Financial giant Visa announced on Saturday that it will begin separating out gun shop transactions, joining Mastercard and American Express, who have already said they plan to separate purchases made at firearms dealers.
Visa said that it will go along with a new merchant code established by the International Organization for Standardization (IOS) for all transactions with gun shop businesses. The IOS announced the coding change on Friday, ending the historical practice of labeling such purchases as “general merchandise.”
Visa issued a corporate statement that said it will continue to “protect all legal commerce on the Visa network” but would follow the IOS decision.
Gun control advocates and many Democrat lawmakers consider the decision by Visa to be a major victory against American rights protected by the Second Amendment. They have argued that creating a new purchase category for card transactions will help the government track transactions.

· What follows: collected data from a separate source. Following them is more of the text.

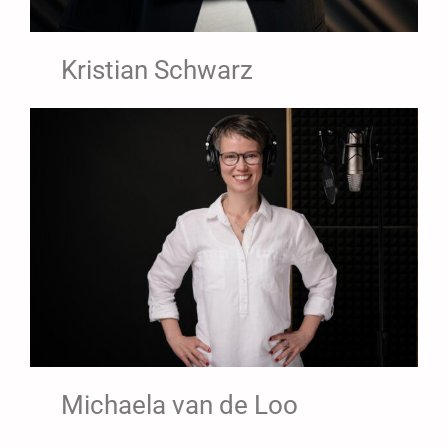
Kristian Schwarz
Michaela van de Loo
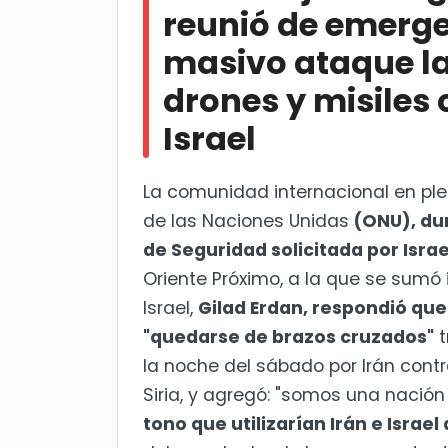
El papel de Estados Unidos
reunió de emerge
masivo ataque la
Por una desescalada
drones y misiles c
Biden subraya que el apoyo de EU
Israel
La comunidad internacional en ple
de las Naciones Unidas
(ONU), du
de Seguridad solicitada por Israe
Oriente Próximo, a la que se sumó 
Israel,
Gilad Erdan, respondió que
"quedarse de brazos cruzados"
t
la noche del sábado por Irán contra
Siria, y agregó: "somos una nación
tono que utilizarían Irán e Israe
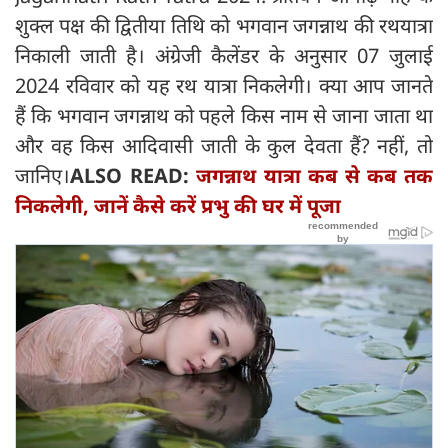
शुक्ल पक्ष की द्वितीया तिथि को भगवान जगन्नाथ की रथयात्रा
निकाली जाती है। अंग्रेजी कैलेंडर के अनुसार 07 जुलाई
2024 रविवार को यह रथ यात्रा निकलेगी। क्या आप जानते
हैं कि भगवान जगन्नाथ को पहले किस नाम से जाना जाता था
और वह किस आदिवासी जाती के कुल देवता हैं? नहीं, तो
जानिए।
ALSO READ:
जगन्नाथ यात्रा कब से कब तक
निकलेगी, जानें कैसे करें प्रभु की घर में पूजा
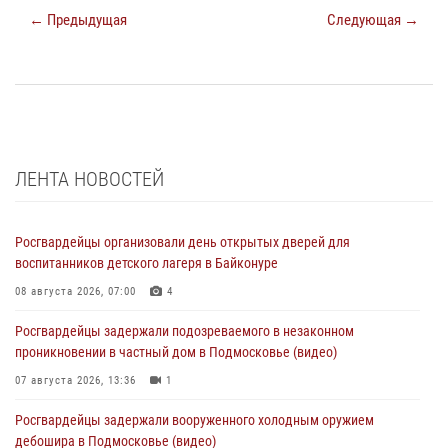
← Предыдущая
Следующая →
ЛЕНТА НОВОСТЕЙ
Росгвардейцы организовали день открытых дверей для
воспитанников детского лагеря в Байконуре
08 августа 2026, 07:00
4
Росгвардейцы задержали подозреваемого в незаконном
проникновении в частный дом в Подмосковье (видео)
07 августа 2026, 13:36
1
Росгвардейцы задержали вооруженного холодным оружием
дебошира в Подмосковье (видео)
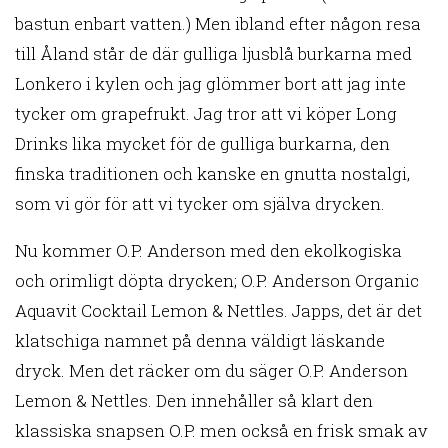
bastun enbart vatten.) Men ibland efter någon resa
till Åland står de där gulliga ljusblå burkarna med
Lonkero i kylen och jag glömmer bort att jag inte
tycker om grapefrukt. Jag tror att vi köper Long
Drinks lika mycket för de gulliga burkarna, den
finska traditionen och kanske en gnutta nostalgi,
som vi gör för att vi tycker om själva drycken.
Nu kommer O.P. Anderson med den ekolkogiska
och orimligt döpta drycken; O.P. Anderson Organic
Aquavit Cocktail Lemon & Nettles. Japps, det är det
klatschiga namnet på denna väldigt läskande
dryck. Men det räcker om du säger O.P. Anderson
Lemon & Nettles. Den innehåller så klart den
klassiska snapsen O.P. men också en frisk smak av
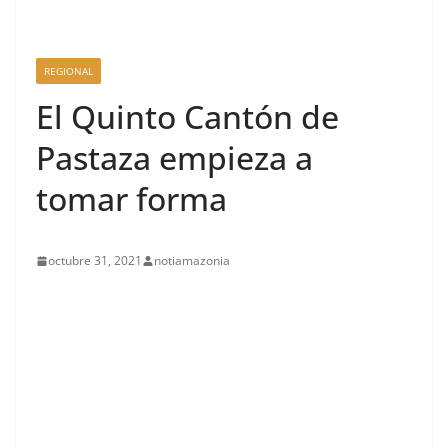
REGIONAL
El Quinto Cantón de
Pastaza empieza a
tomar forma
octubre 31, 2021
notiamazonia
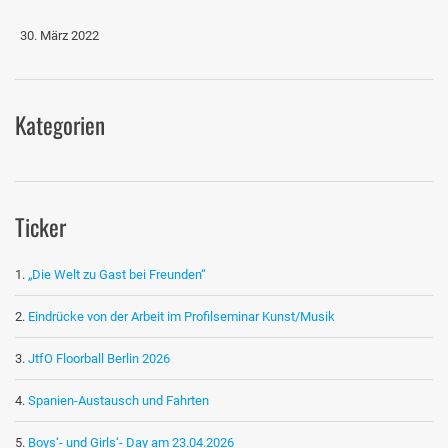
30. März 2022
Kategorien
Ticker
„Die Welt zu Gast bei Freunden“
Eindrücke von der Arbeit im Profilseminar Kunst/Musik
JtfO Floorball Berlin 2026
Spanien-Austausch und Fahrten
Boys‘- und Girls‘- Day am 23.04.2026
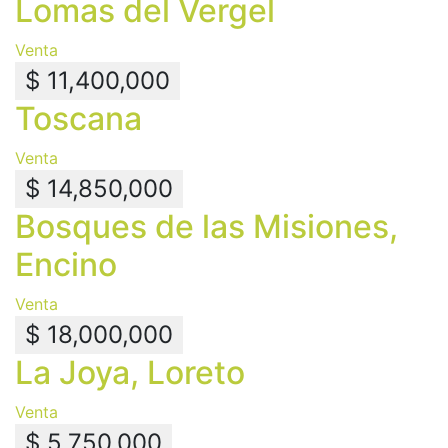
Lomas del Vergel
Venta
$ 11,400,000
Toscana
Venta
$ 14,850,000
Bosques de las Misiones,
Encino
Venta
$ 18,000,000
La Joya, Loreto
Venta
$ 5,750,000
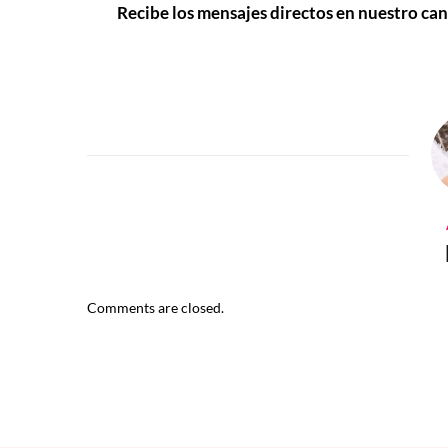
Recibe los mensajes directos en nuestro ca
Comments are closed.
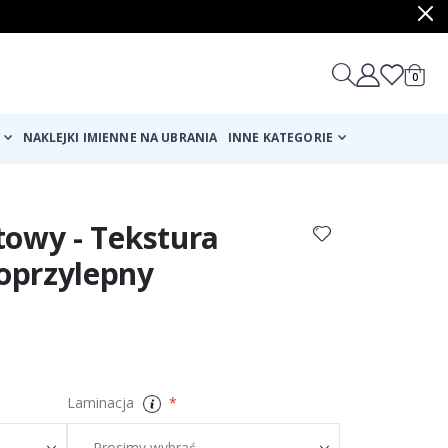
produ
0
Cart
NAKLEJKI IMIENNE NA UBRANIA
INNE KATEGORIE
towy - Tekstura
oprzylepny
Laminacja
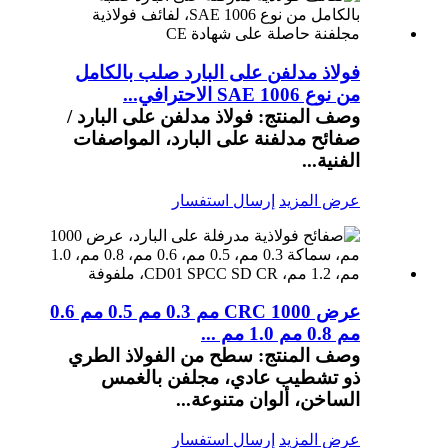
فولاذ مدلفن على البارد صلب بالكامل
من نوع SAE 1006 الاحترافي...
وصف المنتج: فولاذ مدلفن على البارد /
صفائح مدلفنة على البارد، المواصفات
الفنية...
عرض المزيد
إرسال استفسار
عرض CRC 1000 مم 0.3 مم 0.5 مم 0.6
مم 0.8 مم 1.0 مم ...
وصف المنتج: سطح من الفولاذ الطري
ذو تشطيب عادي، مجلفن بالغمس
الساخن، ألوان متنوعة...
عرض المزيد
إرسال استفسار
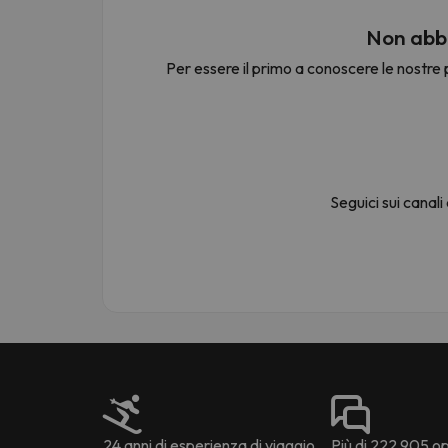
Non abbi
Per essere il primo a conoscere le nostre p
Sembra che il nostro ricercatore abbia perso 
Seguici sui canali
24 anni di esperienza di viaggio
Più di 222.905 opi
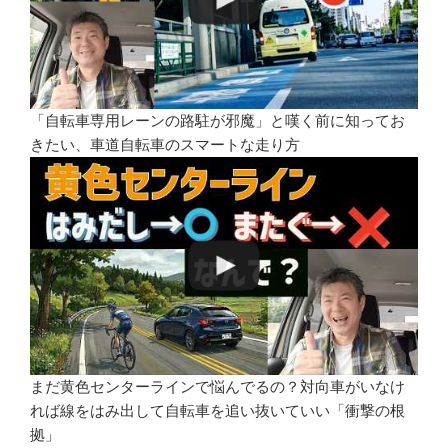
「自転車専用レーンの路駐が邪魔」と嘆く前に知ってお
きたい、車道自転車のスマートな走り方
まだ黄色センターラインで悩んでるの？対向車がいなけ
れば線をはみ出して自転車を追い抜いていい「衝撃の根
拠」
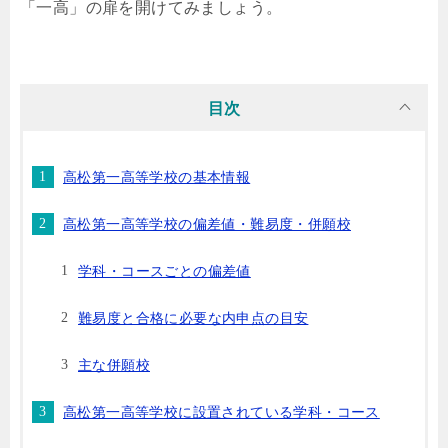
「一高」の扉を開けてみましょう。
目次
高松第一高等学校の基本情報
高松第一高等学校の偏差値・難易度・併願校
学科・コースごとの偏差値
難易度と合格に必要な内申点の目安
主な併願校
高松第一高等学校に設置されている学科・コース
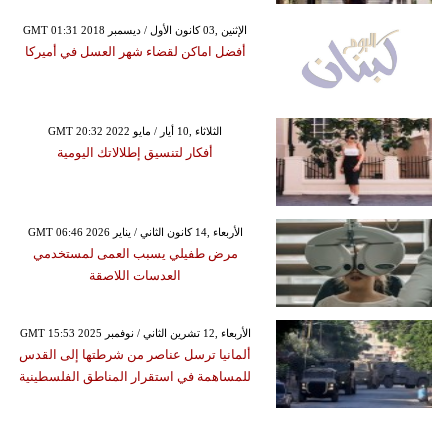
GMT 01:31 2018 الإثنين ,03 كانون الأول / ديسمبر
أفضل اماكن لقضاء شهر العسل في أميركا
GMT 20:32 2022 الثلاثاء ,10 أيار / مايو
أفكار لتنسيق إطلالاتك اليومية
GMT 06:46 2026 الأربعاء ,14 كانون الثاني / يناير
مرض طفيلي يسبب العمى لمستخدمي
العدسات اللاصقة
GMT 15:53 2025 الأربعاء ,12 تشرين الثاني / نوفمبر
ألمانيا ترسل عناصر من شرطتها إلى القدس
للمساهمة في استقرار المناطق الفلسطينية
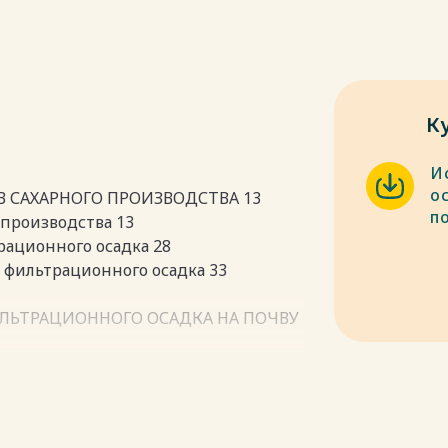
К
И
о
В САХАРНОГО ПРОИЗВОДСТВА 13
п
 производства 13
трационного осадка 28
я фильтрационного осадка 33
ИЛЬТРАЦИОННОГО ОСАДКА НА ПОЧВУ
брения для известкования кислых
ого осадка при выращивании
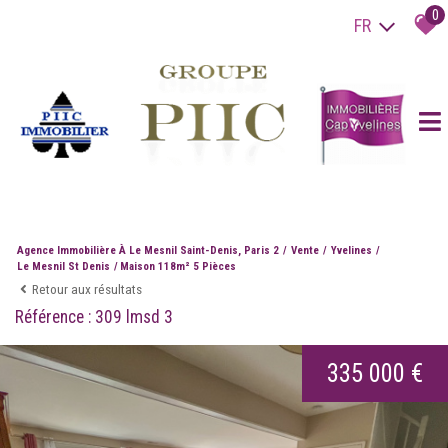
0
FR
Agence Immobilière À Le Mesnil Saint-Denis, Paris 2
Vente
Yvelines
Le Mesnil St Denis
Maison 118m² 5 Pièces
Retour aux résultats
Référence : 309 lmsd 3
335 000 €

Gun rights advocates have countered the move by Visa, arguing that making special designations of gun shop transactions will lead to government overreach and surveillance of legal commercial activity that has extremely rare usefulness in the investigation or prevention of mass shootings.
Visa is the world’s largest payment network, providing a uniform and reliable method for banks to handle payments made to merchants. Now that the three largest card payment processors have decided to place special designations on transactions made with legal gun stores, it is virtually certain that Democrats will pressure banks issuing cards to prohibit any transactions with gun retailers.
New York City government officials and the public pension funds in New York and California have been instrumental in pressuring the payment processors to adopt the new gun classifications.
New York City Mayor Eric Adams (D) said that it is “just common sense” that gun and ammunition sales be coded like airline tickets or grocery sales.
Gun rights advocates also argue that the new codes are subject to gross abuse by the government since the merchant code does not reveal what was actually purchased. The purchase of any expensive item, like a gun safe, could be wrongfully subjected to “red flag” treatment by the ATF or state law enforcement.
National Rifle Association spokesman Lars Dalseide said that Visa’s decision to go along with the ISO is “nothing more than a capitulation to anti-gun politicians and activists bent on eroding the rights of law-abiding Americans one transaction at a time.”